INTERRACIALISM

In America

The new millennium has seen a significant change in American mixed-race demographics and attitudes. Up to the mid 1900s, people with the blood of two or more races were separately identified from whites by the Census, perhaps a reflection of society’s view that they were an abomination. Throughout slavery and Jim Crow, interracial marriage with whites was largely illegal. But since the 1967 Supreme Court’s Loving decision overturned those laws, Americans from every racial group have created mixed-race families in growing numbers. It’s not just those families who are involved. Studies show that between 67-75% of Americans say it would be all right for a relative to marry outside their race.

EDJ-Interracialism-slider.gif

Recent statistics document this shift. Multi-racial marriages (among any race combinations) grew from 7% of newlyweds in 1980 to 17% in 2015. Between the 2000 and 2010 Census, multi-racial births grew three times faster than single race births, with one multiracial in every seven U.S. births. The 2020 Census is expected to show an increasing acceleration in these growth trends, leading to a projected 20+ percent interracial American population by 2050.

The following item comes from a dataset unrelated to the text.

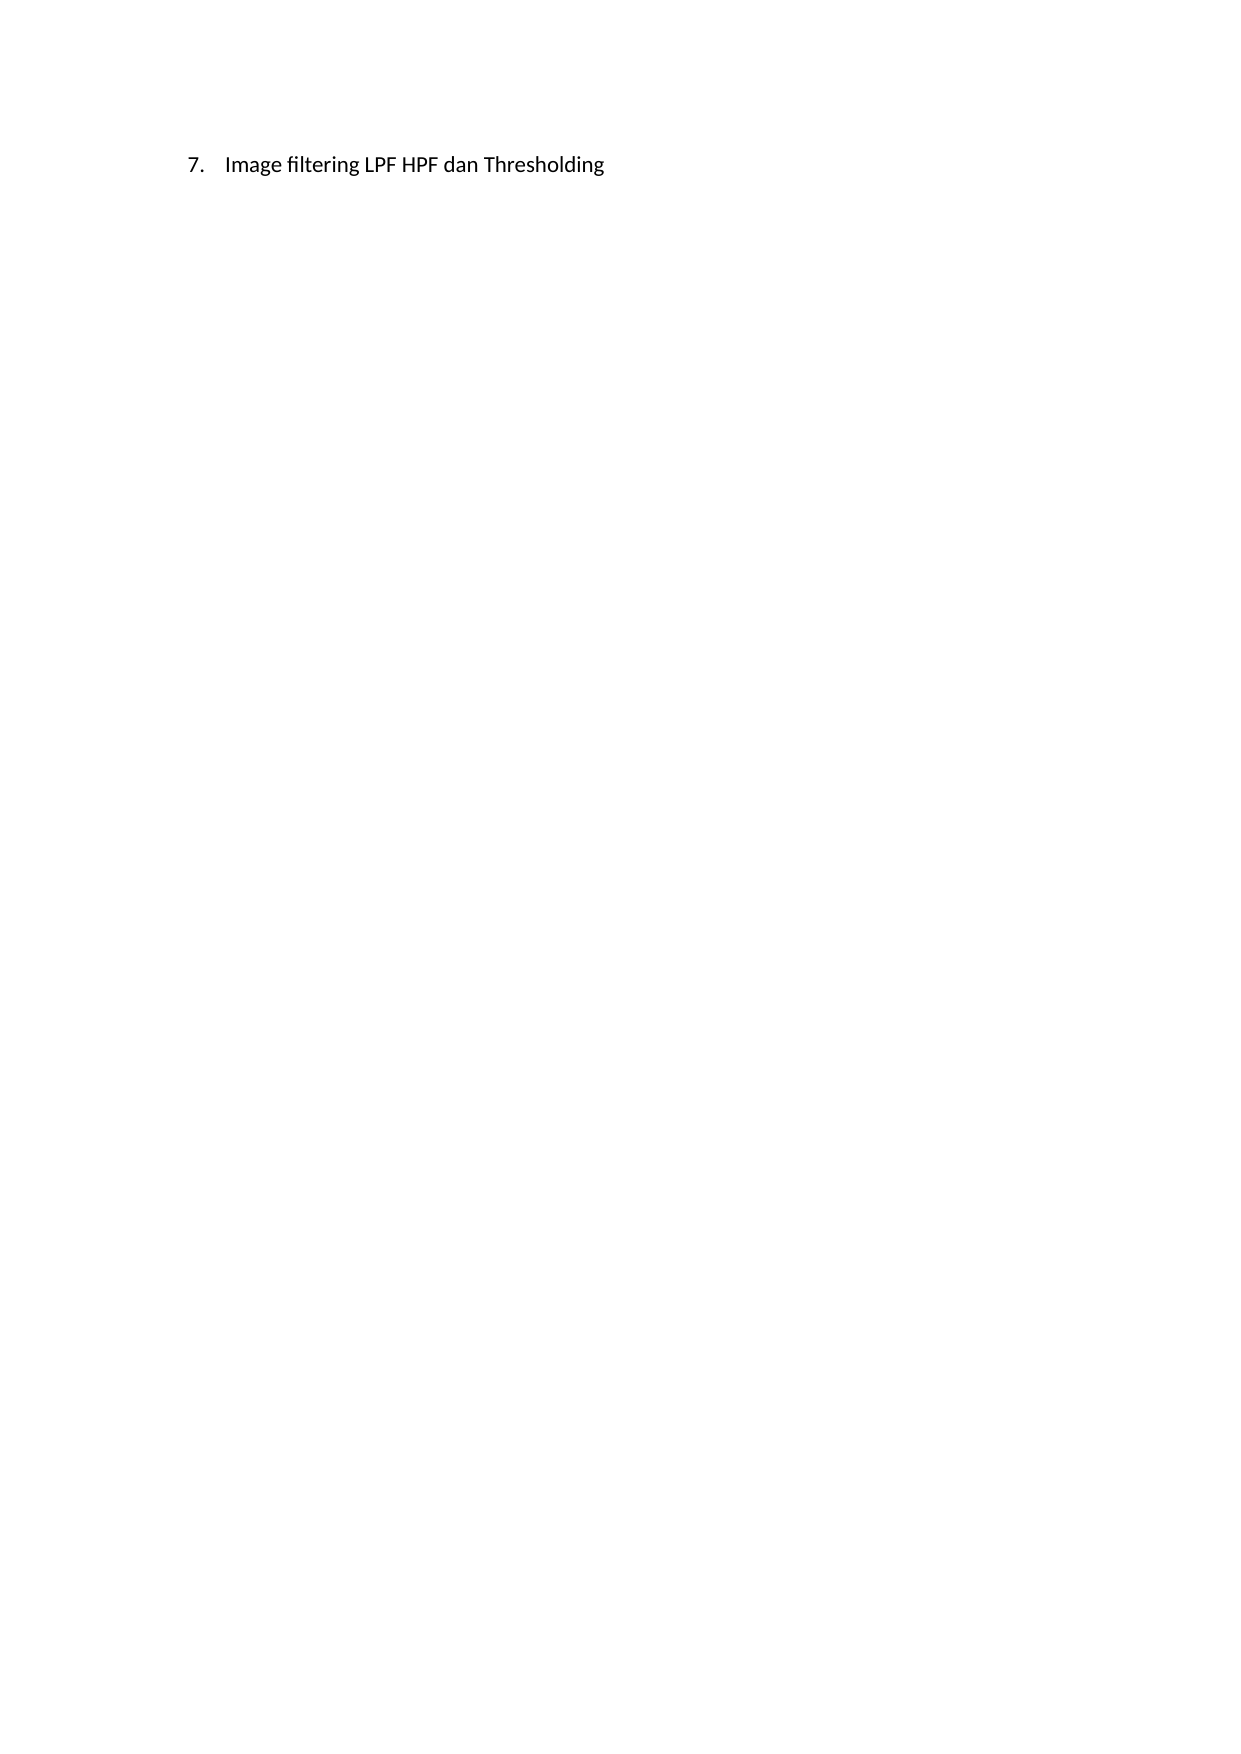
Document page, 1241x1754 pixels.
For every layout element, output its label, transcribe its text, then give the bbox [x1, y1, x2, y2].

list Image filtering LPF HPF dan Thresholding [187, 150, 1090, 178]
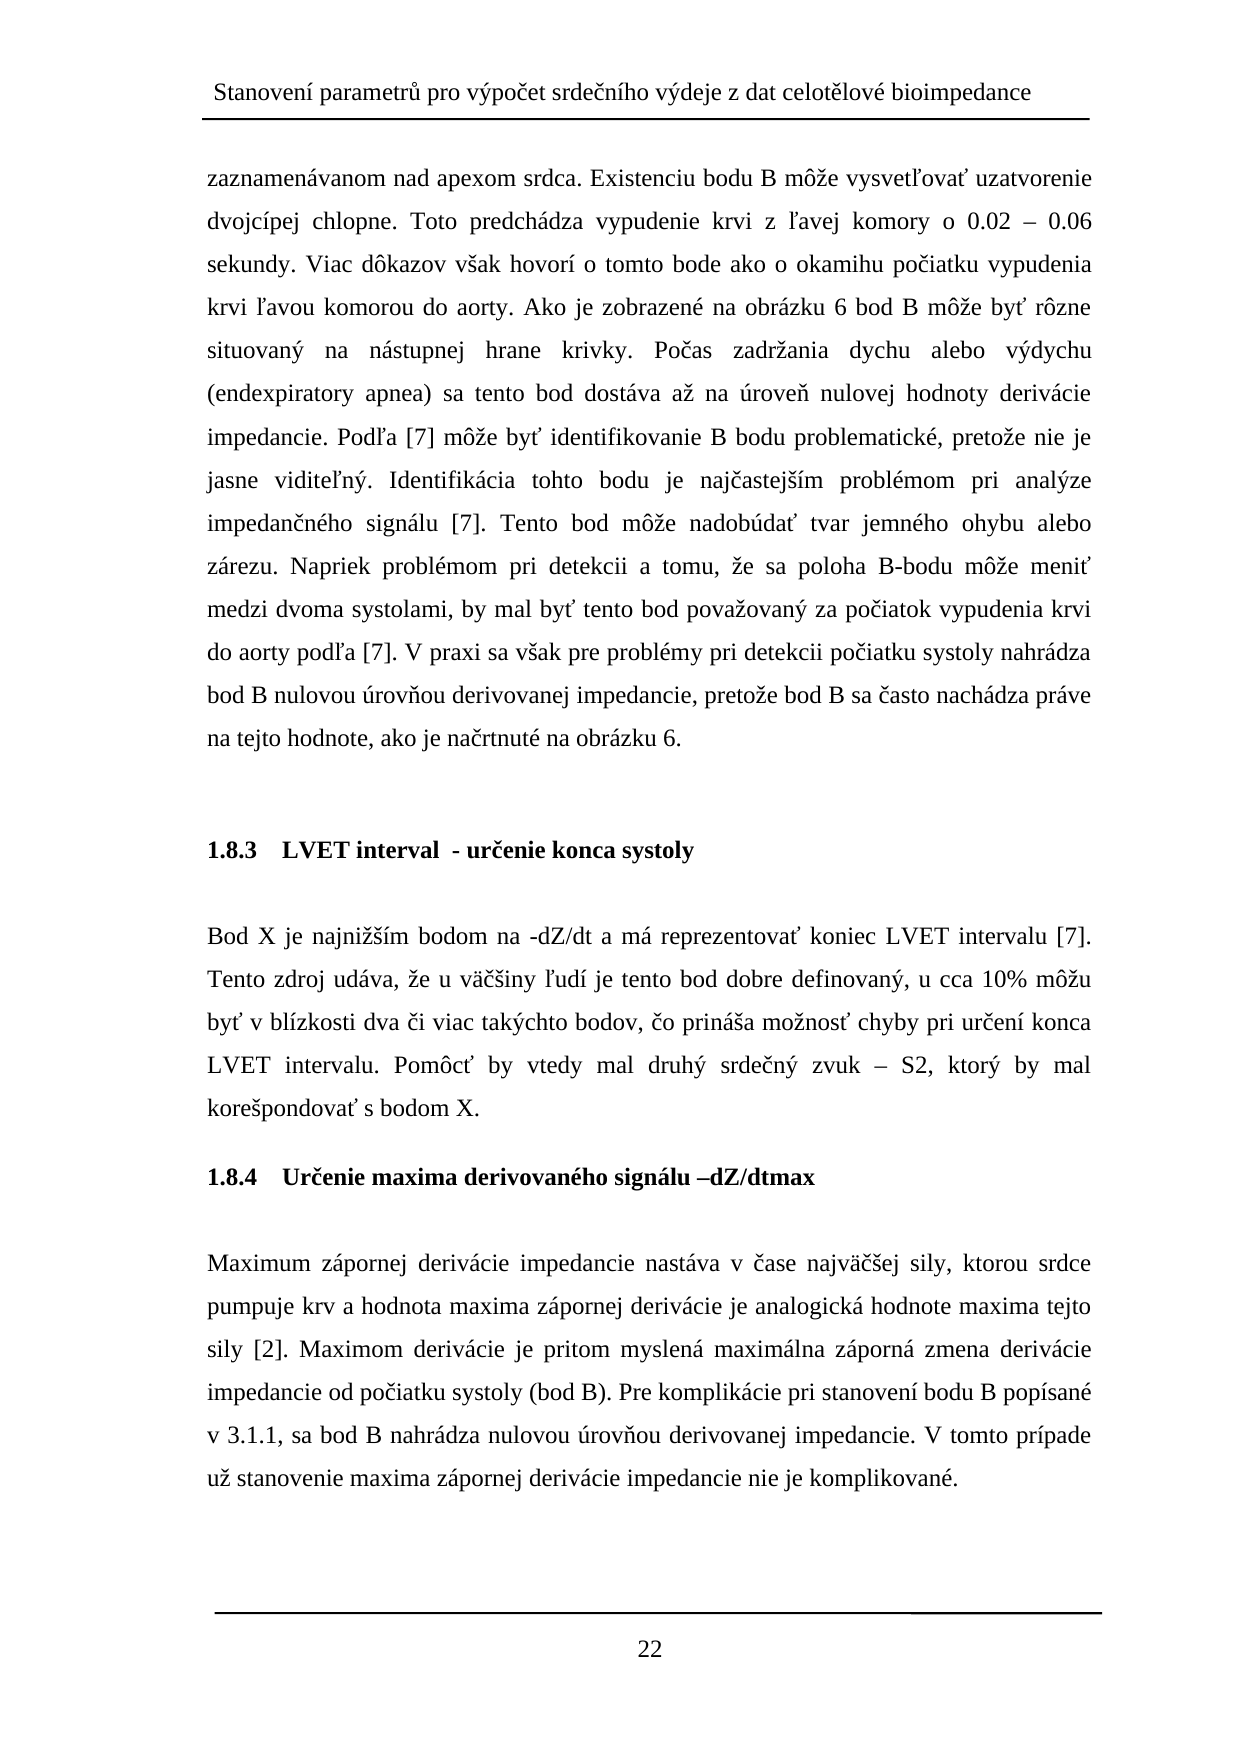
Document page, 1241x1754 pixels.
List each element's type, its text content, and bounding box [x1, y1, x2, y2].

Americans already know some mixed-race people. The kid in your child’s class or the couple down your street. The girl your cousin married or the family sitting a few pews away at worship. The mixed-race celebrities you might follow. Some identify as mixed, like Meaghan Markle, while others claim a cultural identity in only the minority race, where they are most centered, like Barack Obama. Today, few, if any have to run away and hide from their families for 35 years like my parents did in 1943.

In My Life

I write about the mixed race experience in America, focused on black-white unions, inspired by my family’s experiences. In 1942 my black father and white mother fled Indiana’s Klan and anti-miscegenation laws to legally marry in New York, twenty-four years before the Supreme Court made mixed-race marriage legal.